Indigenous communities’ own conservation practices are vital to biodiversity conservation, said two new reports  launched by communities in Kenya  and Ghana . These are part of a series of reports from 12 countries by the Global Forest Coalition’s  Community Conservation Resilience Initiative (CCRI) , which strives to influence policy-makers about indigenous/local communities’ role in protecting biodiversity, showing the threats they face, and pushing for greater policy support for their efforts.
In Kenya, the Maasai peoples and the Rendille peoples, both pastoralist communities have lived in harmony with wildlife and conserved the forests through customary laws and values.
For instance, in Kenya’s Nyekweri Kimintet Forest, which borders the famous Maasai Mara National Park, community members have given up their private land to form the 6000 acre Nyekweri Forest Kimintet Trust, to conserve this key elephant breeding site and prevent land being converted for other uses.
In Ghana, all three communities are part of the Ewe ethnic group, which conserves nature through sacred groves and sites, taboos, totems, observations and practices. These help to safeguard critical ecosystems and endemic species, helping to halt deforestation outside forest reserves .
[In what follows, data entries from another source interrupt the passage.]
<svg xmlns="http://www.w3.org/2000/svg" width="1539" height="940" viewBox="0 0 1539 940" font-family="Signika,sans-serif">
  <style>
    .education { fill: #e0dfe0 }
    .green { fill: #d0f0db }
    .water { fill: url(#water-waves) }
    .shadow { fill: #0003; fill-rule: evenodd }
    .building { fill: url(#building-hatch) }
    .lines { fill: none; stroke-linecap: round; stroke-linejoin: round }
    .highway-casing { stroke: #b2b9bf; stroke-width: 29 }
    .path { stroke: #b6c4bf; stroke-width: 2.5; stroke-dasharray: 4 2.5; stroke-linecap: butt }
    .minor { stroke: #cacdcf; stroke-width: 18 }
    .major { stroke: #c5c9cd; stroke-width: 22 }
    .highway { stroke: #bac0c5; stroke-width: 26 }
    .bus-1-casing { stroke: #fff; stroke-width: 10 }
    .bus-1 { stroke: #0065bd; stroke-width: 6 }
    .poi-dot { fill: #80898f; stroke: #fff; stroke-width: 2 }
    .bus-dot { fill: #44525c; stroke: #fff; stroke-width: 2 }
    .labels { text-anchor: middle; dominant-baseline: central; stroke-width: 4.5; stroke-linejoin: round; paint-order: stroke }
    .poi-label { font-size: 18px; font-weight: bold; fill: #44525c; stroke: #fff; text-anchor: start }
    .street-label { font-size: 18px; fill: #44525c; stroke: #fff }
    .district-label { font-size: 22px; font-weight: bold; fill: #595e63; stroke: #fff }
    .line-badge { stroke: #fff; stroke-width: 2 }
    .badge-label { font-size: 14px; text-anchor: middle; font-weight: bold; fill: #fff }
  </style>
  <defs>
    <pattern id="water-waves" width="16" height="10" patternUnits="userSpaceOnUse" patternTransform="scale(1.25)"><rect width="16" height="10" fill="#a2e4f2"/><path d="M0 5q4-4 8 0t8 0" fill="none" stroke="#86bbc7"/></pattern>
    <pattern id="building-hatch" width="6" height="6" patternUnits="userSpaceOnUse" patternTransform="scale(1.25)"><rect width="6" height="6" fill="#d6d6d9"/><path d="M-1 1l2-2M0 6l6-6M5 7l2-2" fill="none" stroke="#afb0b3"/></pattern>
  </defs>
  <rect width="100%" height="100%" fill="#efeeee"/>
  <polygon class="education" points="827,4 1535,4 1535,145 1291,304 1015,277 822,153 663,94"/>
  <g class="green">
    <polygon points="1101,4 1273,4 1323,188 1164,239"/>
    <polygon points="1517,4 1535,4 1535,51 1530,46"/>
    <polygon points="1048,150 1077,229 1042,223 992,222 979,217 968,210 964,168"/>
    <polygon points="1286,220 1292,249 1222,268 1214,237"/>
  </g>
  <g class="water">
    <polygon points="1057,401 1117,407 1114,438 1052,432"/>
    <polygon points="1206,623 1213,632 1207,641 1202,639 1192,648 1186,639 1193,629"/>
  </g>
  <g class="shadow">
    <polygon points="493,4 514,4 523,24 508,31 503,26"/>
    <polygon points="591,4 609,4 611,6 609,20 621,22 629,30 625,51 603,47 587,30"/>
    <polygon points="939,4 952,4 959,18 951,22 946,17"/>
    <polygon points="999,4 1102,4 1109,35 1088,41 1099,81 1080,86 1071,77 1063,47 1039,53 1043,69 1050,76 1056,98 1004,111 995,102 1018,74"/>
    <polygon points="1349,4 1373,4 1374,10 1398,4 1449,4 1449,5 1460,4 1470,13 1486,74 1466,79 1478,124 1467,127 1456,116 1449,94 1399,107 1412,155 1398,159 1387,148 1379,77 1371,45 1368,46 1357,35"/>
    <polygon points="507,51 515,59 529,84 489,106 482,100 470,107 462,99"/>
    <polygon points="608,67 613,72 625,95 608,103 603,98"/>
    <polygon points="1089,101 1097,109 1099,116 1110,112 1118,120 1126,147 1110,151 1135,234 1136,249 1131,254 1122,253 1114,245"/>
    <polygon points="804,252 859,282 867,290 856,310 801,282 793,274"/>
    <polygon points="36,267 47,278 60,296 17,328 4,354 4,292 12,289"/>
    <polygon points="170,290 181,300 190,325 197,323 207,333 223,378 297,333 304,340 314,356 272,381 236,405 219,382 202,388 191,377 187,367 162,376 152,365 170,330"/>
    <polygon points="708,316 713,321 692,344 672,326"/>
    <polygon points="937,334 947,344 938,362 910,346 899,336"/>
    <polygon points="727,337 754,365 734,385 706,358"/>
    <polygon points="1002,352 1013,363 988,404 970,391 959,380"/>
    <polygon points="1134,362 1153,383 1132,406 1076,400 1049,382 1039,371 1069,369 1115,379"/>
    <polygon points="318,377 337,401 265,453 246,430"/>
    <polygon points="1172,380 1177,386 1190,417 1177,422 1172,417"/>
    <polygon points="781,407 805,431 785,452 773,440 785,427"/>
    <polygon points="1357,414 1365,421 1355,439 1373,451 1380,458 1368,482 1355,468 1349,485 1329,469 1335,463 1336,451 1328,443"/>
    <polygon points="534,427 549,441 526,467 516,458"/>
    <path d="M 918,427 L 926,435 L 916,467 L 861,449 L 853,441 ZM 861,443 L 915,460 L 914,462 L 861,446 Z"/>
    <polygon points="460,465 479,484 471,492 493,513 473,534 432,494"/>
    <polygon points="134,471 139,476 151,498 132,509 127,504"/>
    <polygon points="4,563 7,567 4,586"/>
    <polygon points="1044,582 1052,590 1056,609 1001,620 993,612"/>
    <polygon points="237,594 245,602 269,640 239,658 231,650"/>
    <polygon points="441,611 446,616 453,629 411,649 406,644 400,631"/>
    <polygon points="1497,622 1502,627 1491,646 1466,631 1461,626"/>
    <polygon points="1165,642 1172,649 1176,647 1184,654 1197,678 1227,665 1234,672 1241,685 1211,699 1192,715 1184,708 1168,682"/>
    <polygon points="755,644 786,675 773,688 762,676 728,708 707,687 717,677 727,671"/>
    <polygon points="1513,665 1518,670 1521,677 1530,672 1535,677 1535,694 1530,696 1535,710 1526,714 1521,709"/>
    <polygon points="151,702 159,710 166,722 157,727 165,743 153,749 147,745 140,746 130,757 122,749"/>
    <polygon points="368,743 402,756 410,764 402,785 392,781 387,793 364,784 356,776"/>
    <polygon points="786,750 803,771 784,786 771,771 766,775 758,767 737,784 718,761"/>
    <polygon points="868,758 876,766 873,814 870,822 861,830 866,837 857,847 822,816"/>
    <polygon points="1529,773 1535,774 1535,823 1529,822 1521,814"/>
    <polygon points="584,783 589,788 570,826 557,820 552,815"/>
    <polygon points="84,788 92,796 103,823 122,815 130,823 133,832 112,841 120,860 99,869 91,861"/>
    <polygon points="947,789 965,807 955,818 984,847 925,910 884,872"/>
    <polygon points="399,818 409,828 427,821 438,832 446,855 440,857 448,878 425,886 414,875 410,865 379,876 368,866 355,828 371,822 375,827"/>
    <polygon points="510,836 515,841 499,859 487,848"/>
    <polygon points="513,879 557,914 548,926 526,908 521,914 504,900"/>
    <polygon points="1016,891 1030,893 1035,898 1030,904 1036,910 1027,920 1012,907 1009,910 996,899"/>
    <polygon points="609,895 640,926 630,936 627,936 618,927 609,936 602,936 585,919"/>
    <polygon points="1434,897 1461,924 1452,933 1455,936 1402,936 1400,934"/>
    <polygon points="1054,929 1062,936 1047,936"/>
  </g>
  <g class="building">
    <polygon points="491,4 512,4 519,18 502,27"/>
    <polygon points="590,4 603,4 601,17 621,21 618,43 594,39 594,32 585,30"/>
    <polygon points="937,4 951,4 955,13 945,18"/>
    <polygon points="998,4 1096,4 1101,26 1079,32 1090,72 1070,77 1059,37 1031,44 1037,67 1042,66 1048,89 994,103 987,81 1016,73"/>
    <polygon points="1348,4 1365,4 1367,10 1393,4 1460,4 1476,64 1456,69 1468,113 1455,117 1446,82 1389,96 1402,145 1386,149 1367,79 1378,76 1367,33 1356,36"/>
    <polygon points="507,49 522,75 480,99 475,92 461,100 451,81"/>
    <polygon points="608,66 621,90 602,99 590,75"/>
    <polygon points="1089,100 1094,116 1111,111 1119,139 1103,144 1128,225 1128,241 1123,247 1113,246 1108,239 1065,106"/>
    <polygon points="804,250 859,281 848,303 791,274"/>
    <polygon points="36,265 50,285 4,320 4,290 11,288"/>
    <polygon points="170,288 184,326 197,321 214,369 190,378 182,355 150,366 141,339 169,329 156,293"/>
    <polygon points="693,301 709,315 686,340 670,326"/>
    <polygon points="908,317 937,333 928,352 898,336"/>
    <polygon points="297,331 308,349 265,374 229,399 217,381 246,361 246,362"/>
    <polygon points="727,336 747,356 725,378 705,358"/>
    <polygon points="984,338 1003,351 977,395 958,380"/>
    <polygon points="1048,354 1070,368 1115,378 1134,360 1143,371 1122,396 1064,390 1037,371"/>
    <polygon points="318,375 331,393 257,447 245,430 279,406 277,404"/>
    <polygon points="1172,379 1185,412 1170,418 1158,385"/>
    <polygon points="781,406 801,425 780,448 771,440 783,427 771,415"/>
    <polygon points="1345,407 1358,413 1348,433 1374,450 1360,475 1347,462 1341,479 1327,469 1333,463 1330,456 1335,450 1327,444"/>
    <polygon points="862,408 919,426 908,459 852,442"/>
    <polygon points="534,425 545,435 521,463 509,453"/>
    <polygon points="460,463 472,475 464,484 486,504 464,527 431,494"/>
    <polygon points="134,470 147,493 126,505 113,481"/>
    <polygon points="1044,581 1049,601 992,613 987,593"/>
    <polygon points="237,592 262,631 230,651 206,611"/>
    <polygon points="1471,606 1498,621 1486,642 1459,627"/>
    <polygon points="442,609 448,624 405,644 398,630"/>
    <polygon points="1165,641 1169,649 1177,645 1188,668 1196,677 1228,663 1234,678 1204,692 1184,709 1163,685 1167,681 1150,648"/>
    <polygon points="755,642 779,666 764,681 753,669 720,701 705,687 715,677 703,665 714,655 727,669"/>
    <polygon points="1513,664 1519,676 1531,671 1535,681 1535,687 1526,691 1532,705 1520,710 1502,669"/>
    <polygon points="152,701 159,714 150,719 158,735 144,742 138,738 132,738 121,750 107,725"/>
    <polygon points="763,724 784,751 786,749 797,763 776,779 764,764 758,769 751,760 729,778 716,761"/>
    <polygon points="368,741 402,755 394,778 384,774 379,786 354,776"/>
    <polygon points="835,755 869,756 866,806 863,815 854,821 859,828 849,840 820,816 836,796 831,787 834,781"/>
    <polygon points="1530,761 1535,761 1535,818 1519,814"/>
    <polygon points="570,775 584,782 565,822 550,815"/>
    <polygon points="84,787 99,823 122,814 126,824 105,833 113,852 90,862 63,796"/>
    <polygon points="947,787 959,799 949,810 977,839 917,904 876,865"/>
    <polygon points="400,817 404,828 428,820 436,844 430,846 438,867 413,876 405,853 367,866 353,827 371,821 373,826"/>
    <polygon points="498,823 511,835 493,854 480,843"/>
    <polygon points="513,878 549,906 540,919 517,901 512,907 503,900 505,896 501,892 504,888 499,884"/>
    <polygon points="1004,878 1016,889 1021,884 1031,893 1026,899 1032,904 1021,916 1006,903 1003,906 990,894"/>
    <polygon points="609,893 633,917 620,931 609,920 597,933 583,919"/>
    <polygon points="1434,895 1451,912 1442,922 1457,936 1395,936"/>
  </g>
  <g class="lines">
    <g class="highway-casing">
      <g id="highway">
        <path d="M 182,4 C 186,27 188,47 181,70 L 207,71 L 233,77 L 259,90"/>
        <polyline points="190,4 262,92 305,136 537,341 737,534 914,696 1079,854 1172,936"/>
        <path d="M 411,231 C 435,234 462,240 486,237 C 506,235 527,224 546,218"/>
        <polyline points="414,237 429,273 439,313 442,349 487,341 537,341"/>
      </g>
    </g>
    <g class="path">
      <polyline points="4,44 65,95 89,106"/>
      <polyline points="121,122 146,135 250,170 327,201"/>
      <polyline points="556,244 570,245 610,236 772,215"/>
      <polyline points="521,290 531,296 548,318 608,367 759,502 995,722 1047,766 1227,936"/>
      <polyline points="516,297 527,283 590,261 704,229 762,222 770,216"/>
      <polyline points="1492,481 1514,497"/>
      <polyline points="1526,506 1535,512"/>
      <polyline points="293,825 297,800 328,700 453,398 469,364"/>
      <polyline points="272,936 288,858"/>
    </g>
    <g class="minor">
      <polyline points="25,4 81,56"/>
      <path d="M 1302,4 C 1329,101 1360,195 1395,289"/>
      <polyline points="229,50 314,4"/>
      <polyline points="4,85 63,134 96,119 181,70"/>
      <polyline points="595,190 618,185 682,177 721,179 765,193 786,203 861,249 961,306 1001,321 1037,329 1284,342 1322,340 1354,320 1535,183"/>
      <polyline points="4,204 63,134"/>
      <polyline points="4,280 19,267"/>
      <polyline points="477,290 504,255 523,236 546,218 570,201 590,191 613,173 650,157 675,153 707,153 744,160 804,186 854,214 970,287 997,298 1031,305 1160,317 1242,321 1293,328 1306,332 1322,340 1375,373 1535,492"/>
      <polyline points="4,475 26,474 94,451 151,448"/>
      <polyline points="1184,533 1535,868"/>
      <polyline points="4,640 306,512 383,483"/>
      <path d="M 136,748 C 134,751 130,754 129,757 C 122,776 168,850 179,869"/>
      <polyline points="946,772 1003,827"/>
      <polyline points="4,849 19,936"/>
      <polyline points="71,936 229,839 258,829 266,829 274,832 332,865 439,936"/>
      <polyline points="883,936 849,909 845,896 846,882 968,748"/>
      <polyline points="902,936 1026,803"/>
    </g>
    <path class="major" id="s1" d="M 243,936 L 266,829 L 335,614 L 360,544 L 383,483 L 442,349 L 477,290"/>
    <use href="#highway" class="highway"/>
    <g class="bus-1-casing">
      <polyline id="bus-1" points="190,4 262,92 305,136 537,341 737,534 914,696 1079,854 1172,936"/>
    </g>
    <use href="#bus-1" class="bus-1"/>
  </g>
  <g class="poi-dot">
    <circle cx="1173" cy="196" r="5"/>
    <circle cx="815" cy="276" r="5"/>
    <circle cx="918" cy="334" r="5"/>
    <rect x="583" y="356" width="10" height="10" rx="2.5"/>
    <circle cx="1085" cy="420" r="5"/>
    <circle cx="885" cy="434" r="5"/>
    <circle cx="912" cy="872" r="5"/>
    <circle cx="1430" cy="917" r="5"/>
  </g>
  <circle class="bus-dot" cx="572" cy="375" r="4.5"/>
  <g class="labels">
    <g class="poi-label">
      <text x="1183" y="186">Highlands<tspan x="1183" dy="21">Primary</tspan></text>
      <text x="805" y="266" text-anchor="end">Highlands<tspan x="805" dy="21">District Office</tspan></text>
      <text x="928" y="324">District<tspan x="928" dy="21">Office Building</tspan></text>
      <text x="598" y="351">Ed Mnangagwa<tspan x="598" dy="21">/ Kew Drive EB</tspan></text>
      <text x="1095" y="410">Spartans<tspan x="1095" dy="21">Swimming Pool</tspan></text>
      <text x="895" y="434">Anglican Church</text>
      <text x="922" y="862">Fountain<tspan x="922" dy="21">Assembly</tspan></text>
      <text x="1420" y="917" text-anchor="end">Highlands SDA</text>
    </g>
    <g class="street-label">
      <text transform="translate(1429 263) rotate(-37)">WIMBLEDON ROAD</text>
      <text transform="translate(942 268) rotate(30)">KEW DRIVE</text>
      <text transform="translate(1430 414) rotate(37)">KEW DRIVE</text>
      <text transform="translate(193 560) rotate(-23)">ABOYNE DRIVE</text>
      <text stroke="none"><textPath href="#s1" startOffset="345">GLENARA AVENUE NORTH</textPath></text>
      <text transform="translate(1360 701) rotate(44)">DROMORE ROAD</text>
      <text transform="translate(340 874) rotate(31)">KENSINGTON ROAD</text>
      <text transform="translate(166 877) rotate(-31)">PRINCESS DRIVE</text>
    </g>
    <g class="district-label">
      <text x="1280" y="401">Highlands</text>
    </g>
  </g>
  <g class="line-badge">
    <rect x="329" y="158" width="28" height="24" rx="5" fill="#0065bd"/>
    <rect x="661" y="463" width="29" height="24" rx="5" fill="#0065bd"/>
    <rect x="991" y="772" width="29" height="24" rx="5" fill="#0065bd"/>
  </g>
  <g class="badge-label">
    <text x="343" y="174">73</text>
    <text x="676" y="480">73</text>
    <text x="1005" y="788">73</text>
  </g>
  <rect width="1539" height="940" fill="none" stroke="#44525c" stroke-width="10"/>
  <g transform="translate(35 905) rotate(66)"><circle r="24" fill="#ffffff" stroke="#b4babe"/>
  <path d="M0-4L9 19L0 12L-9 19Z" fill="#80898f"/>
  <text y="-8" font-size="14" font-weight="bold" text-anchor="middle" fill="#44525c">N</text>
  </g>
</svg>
However, community members in both countries have also identified serious threats to their territories and conservation efforts. For example in Ghana, extractive industries were identified as a major problem. Community members from Avuto, which is the only home to the threatened Sitatunga (an amphibious antelope species) described how their territory has been opened up to oil and gas extraction by multinational companies.
Industrial agriculture in indigenous territories is also a key threat leading to land conflicts. In Ghana, cocoa and coffee farms are illegally encroaching into conserved forest areas. Other threats include lack of legal protection of community forests, illegal logging, and over grazing.
“We in Kpoeta (Ghana) have seen our aesthetic mountain ecosystem destroyed through the myopic and misguided actions of our political elites,” said Mr Constantine Kosi Agbo from the Kpoeta community.
The communities propose solutions to these threats including better policy support, stronger tenure rights, strengthening linkages with government authorities, financial support to manage conservation areas and reforestation initiatives, and support to volunteer game scouts to monitor the conservation areas.
“As a community that is keen on conservation, the CCRI has reminded us that we can now plan to restore our conservation practices and strengthen our resilience more effectively. We are committed to continue our traditional conservation practice.” Said Sankau Ole Ntokoyuan, a Masai elder from Kenya.
 Links to the reports can be found here:
Kenya summary: https://globalforestcoalition.org/wp-content/uploads/2018/02/KENYA-SUMMARY-WEB.pdf
full report: https://globalforestcoalition.org/wp-content/uploads/2018/02/KENYA-FULL-REPORT.pdf
 In Kenya, the Indigenous Information Network (IIN) facilitated CCRI assessments by two indigenous communities, the Maasai from Trans-Mara, Narok County, and the Rendille from Kargi, Kamboye, Korr and Logologo of Marsabit County.
 In Ghana, The Development Institute facilitated CCRI assessments by communities in Kpoeta and Saviefe Gborgame in the Weto Range of the Upper Guinean Forest of West Africa, and Avuto, which borders the Avu Lagoon within the Keta Lagoon Complex Ramsar Site (KLCRS),
 Global Forest Coalition is a worldwide coalition of almost 80 NGOs and Indigenous peoples’ organizations from 53 different countries striving for rights-based, socially just forest conservation policies. Link: https://globalforestcoalition.org/media
 More information about the CCRI can be found at: https://globalforestcoalition.org/resources/supporting-community-conservation/ The Community Conservation Resilience Initiative (CCRI) is a joint effort of a large number of indigenous peoples’ organizations (IPOs), women’s groups and NGOs coordinated by the Global Forest Coalition, who are carrying out bottom up assessments of community led conservation efforts in communities across 22 countries. The CCRI aims to contribute to the implementation of the Convention on Biological Diversity’s (CBD’s) 20112020 Strategic Plan for Biodiversity by providing advice on the most effective and appropriate forms of support for community conservation.
 For example the Kpoeta community is restoring the Tsii waterfalls, using GPS (Global Positioning System) to demarcate the site of the falls, and has established a tree nursery for endemic species for boundary and enrichment planting. Women in all communities highlighted their special role in holding traditional knowledge relevant for conservation and their efforts in intergenerational learning.